Unfortunately, Emmerich tends to forget (or, perhaps, never realizes in the first place,) that he deals best with the spectacular and not the humane. After paying hard-earned money to see LA blowed up by tornadoes, we are also forced to witness Hall's wife (Sela Ward) distressing over the fate of a young cancer patient, Sam playing verbal footsie with a classmate, and of course Hall's artic trek from Washington, D.C. to New York to save his son…because, you know, he promised, and they never spent much time together when Sam was young. The latter plotline is forgivable; it, to a limited extent, acts as the clothesline to hang the effects upon. We need SOME type of story, afterall; this isn't a Fox special. (No, Peter, it's a Fox MOVIE. Seriously.) The other subplots, while not pointless, seem a bit silly and particularly predictable; call me a heartless masochist, but I care little about the fate of Peter the Cancer Patient and want to return to When Wolves Attack 2: It's Cold Out There.

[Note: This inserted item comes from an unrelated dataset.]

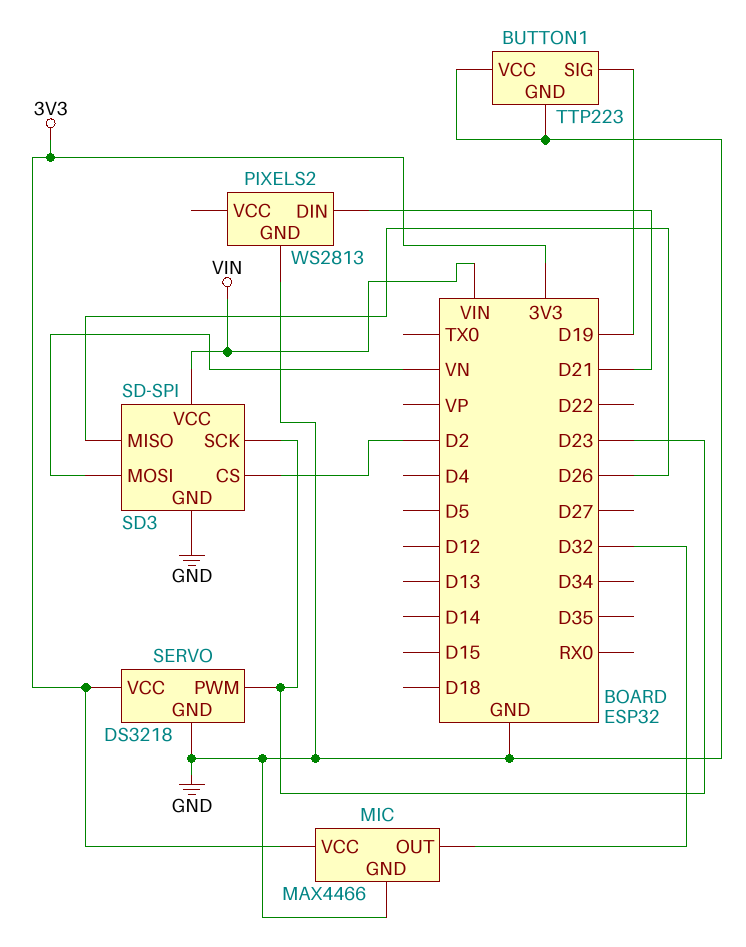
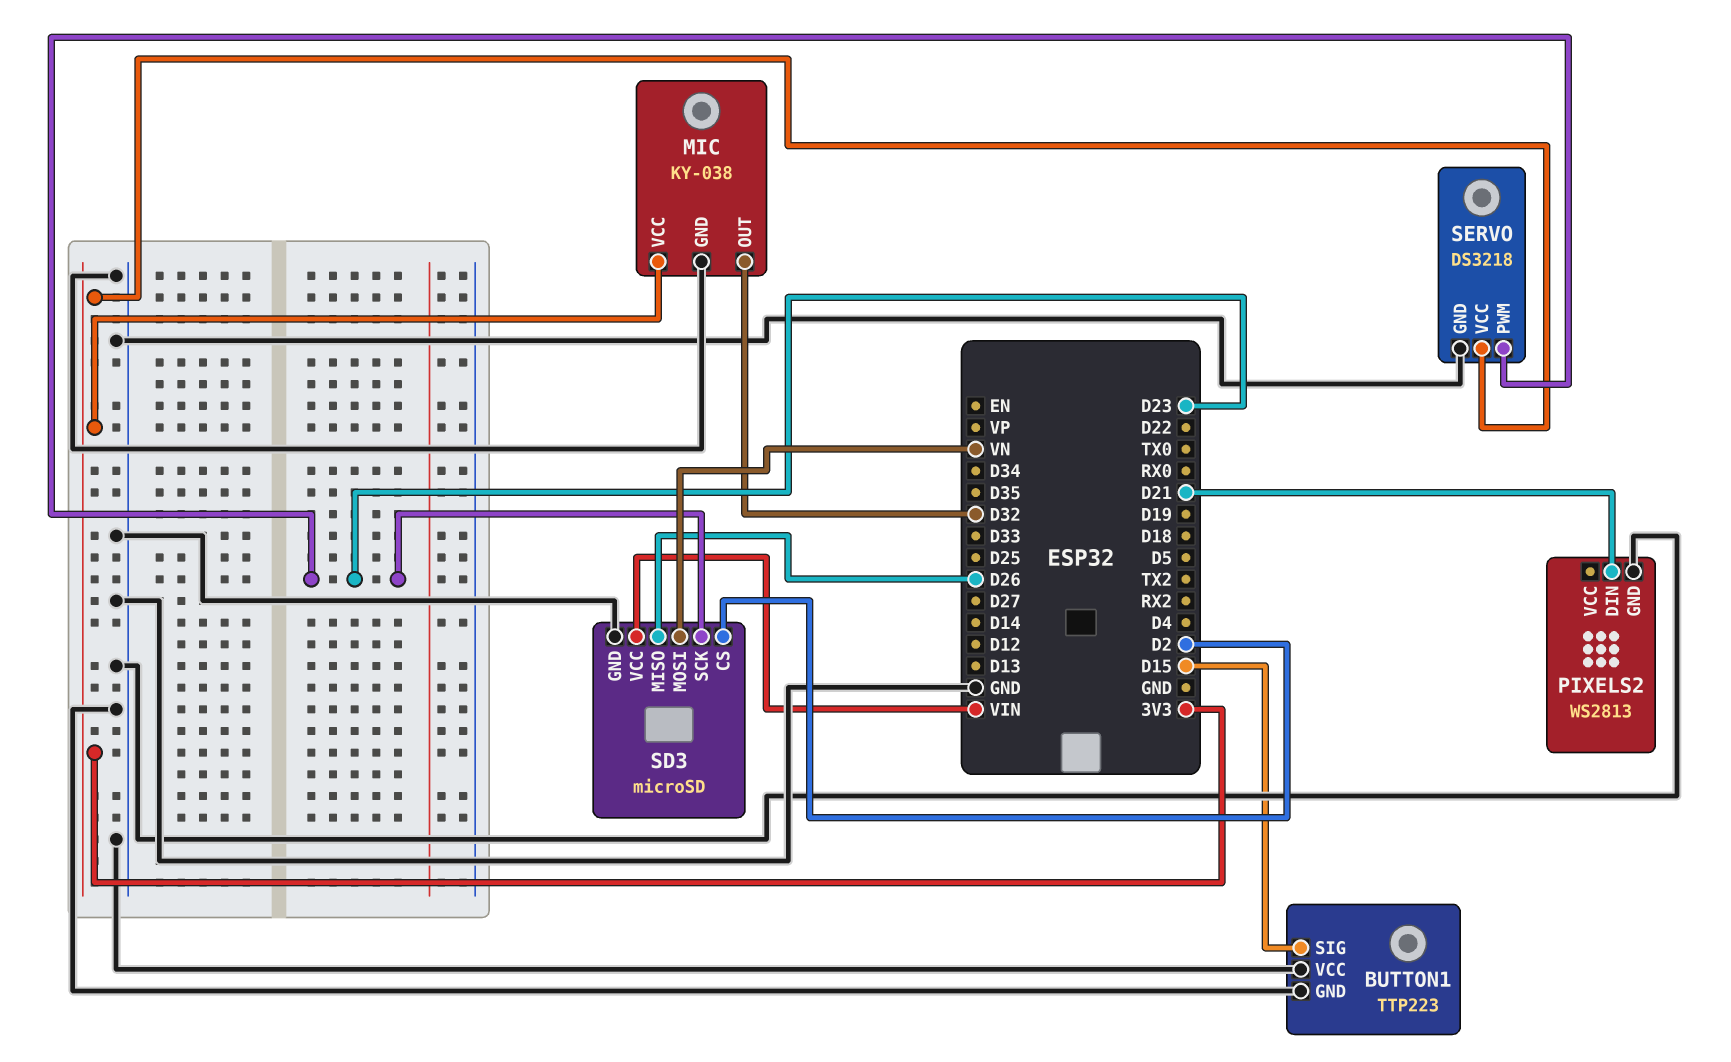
BUTTON1 pin SIG: D19 -> D15
MIC: MAX4466 -> KY-038
SD3: SD-SPI -> microSD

Emmerich would claim these stories serve to humanize the special effects and remind us that these are indeed disasters, taking human lives, but he's forgetting this is escapism entertainment; if we want to be reminded of how horrific disaster can truly be, we can all vividly remember September 11.

Is there a happy ending? I spoil little by responding in the positive, leaving you to wonder how the hell Emmerich gets rid of all that snow. Act of God? Aliens? Global thermonuclear blowdryers? Or maybe it's just a silly, tacked-on ending that resolves little and is present only to give the Fox Orchestra a reason to swell the score with pride and hope for the future. A future in beautiful, sunny Mexico. Fun? The Day After Tomorrow is, though I think repeat viewings may result in a slightly chillier attitude towards the film.